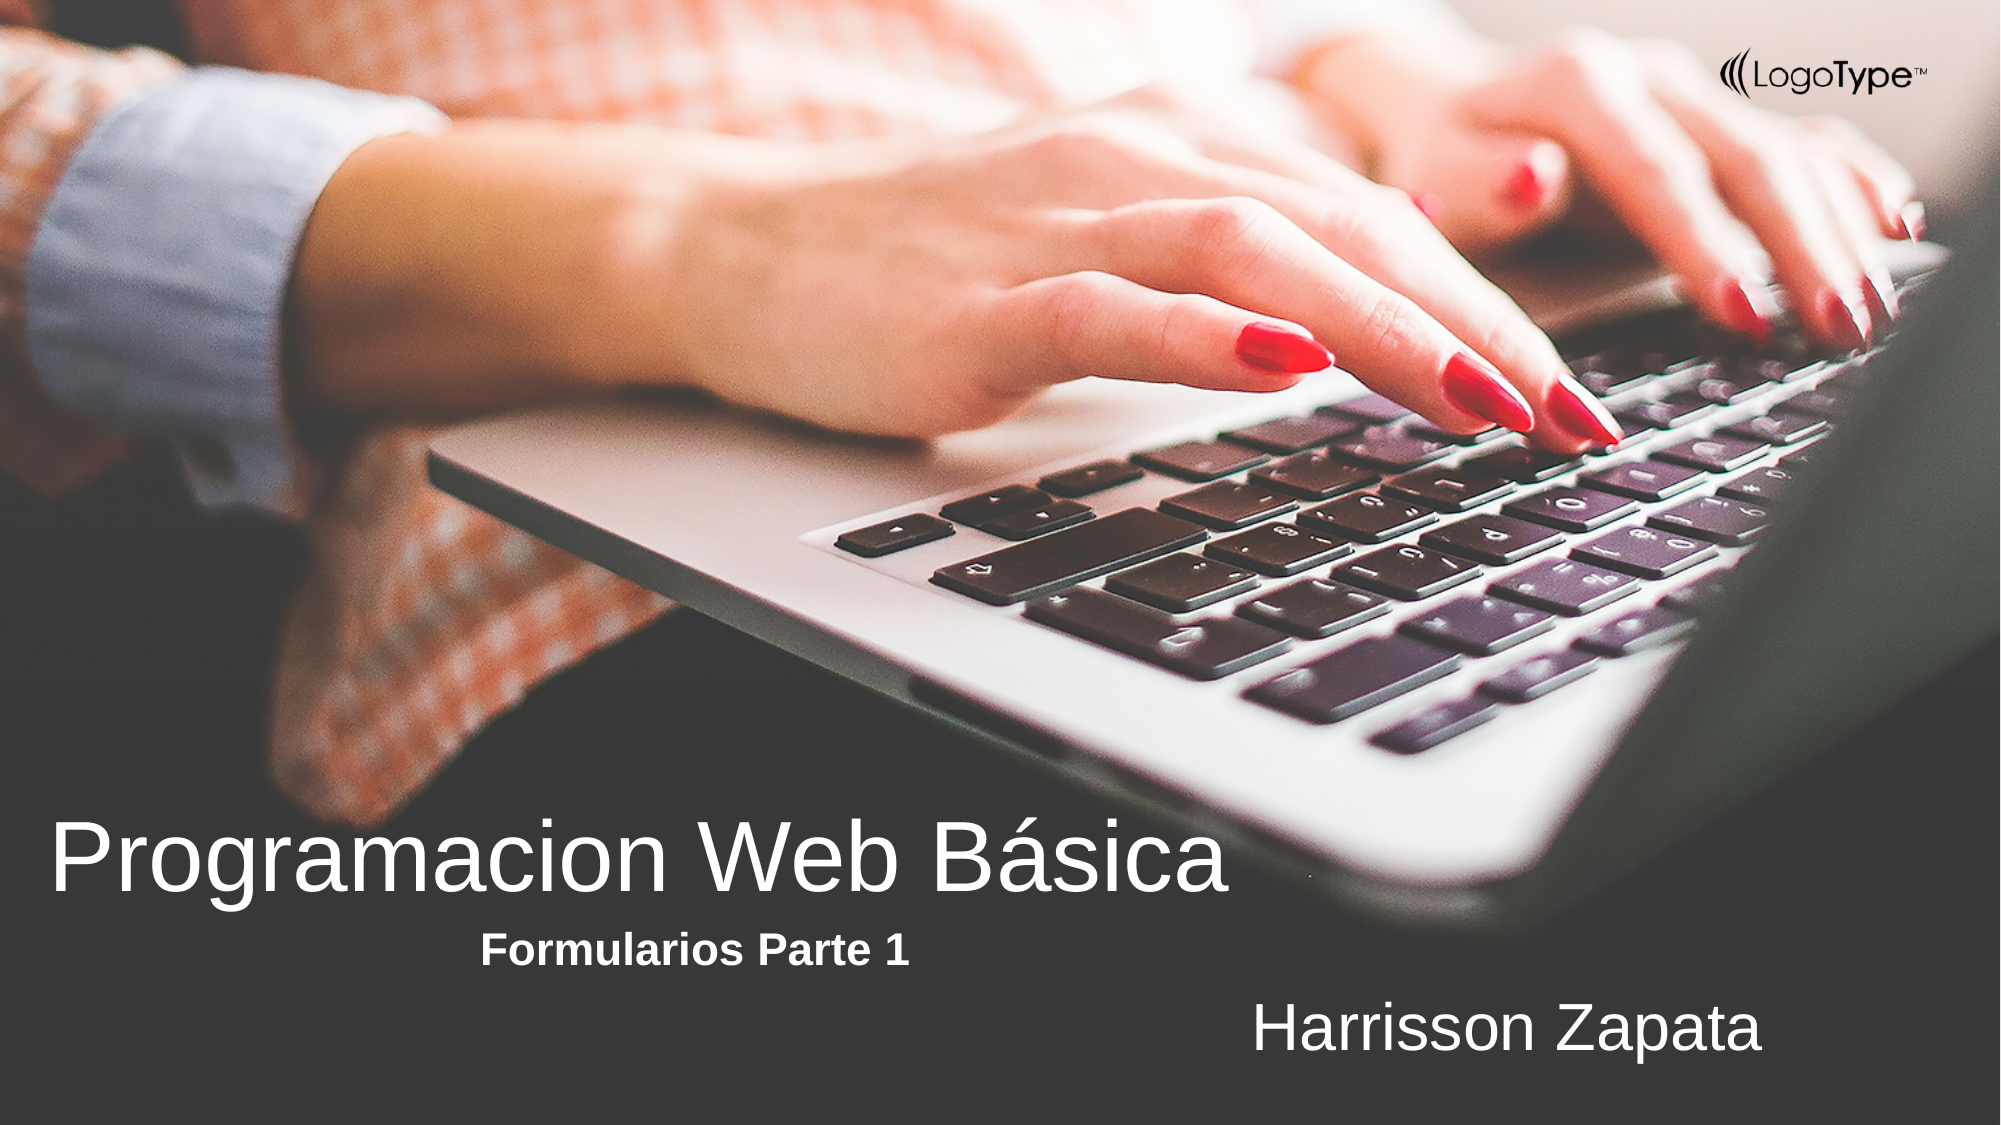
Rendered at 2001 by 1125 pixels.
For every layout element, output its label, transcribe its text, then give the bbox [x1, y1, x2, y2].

list Programacion Web Básica Formularios Parte 1 [34, 757, 1357, 1009]
picture [0, 0, 2001, 1125]
list Harrisson Zapata [895, 960, 1778, 1087]
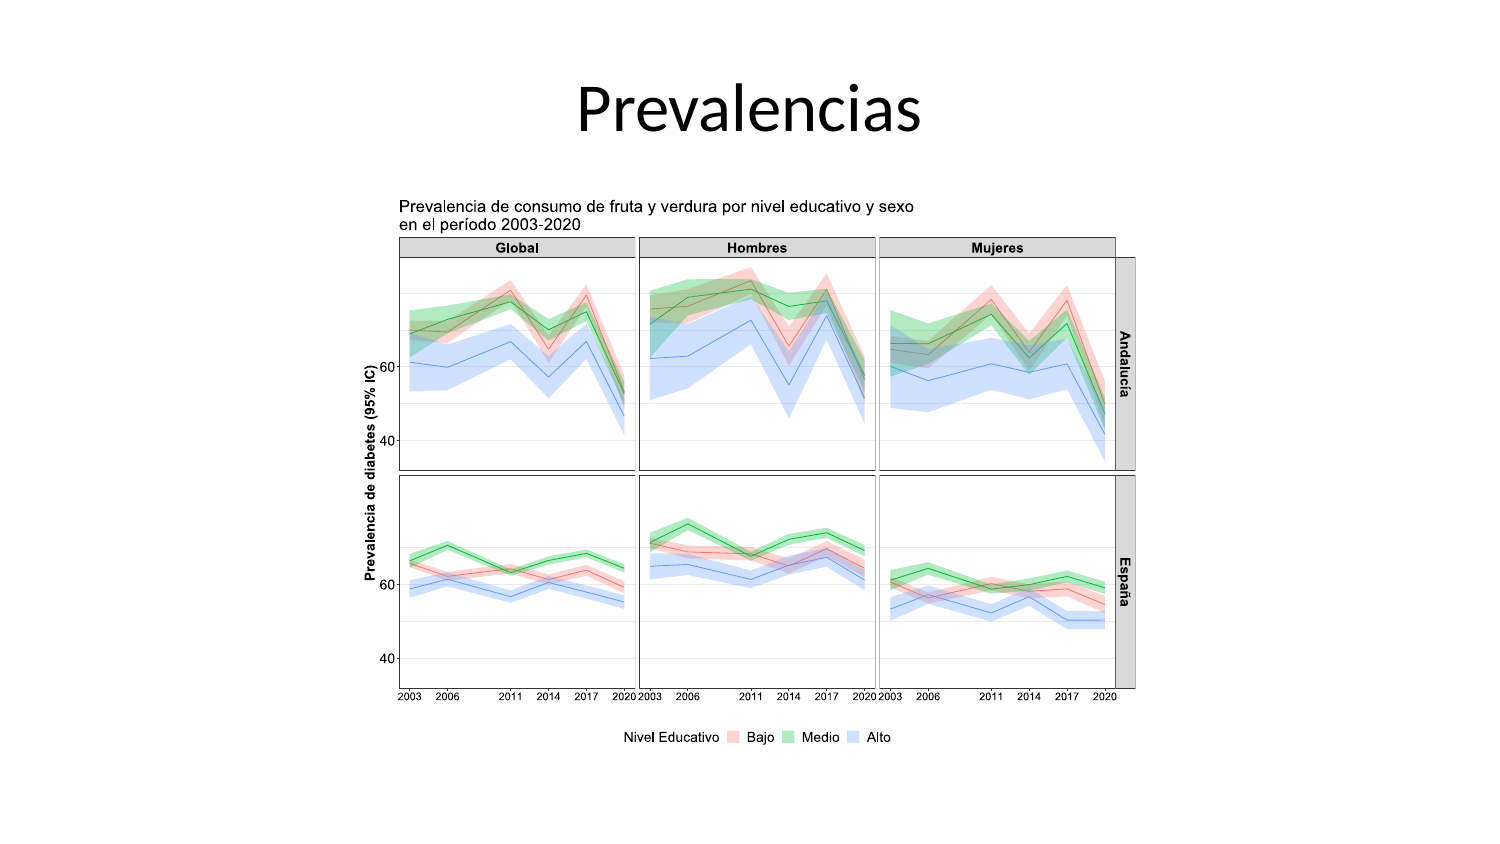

§ AIM OF THE EXERCISE:
Set down the material exactly as given, but print none of the pictures.

§ WRITTEN SOLUTION:
Rendered at 2001 by 1125 pixels.
For every layout element, output its label, transcribe its text, then give the bbox [x1, y1, x2, y2].

list Programacion Web Básica Formularios Parte 1 [34, 757, 1357, 1009]
picture [0, 0, 2001, 1125]
list Harrisson Zapata [895, 960, 1778, 1087]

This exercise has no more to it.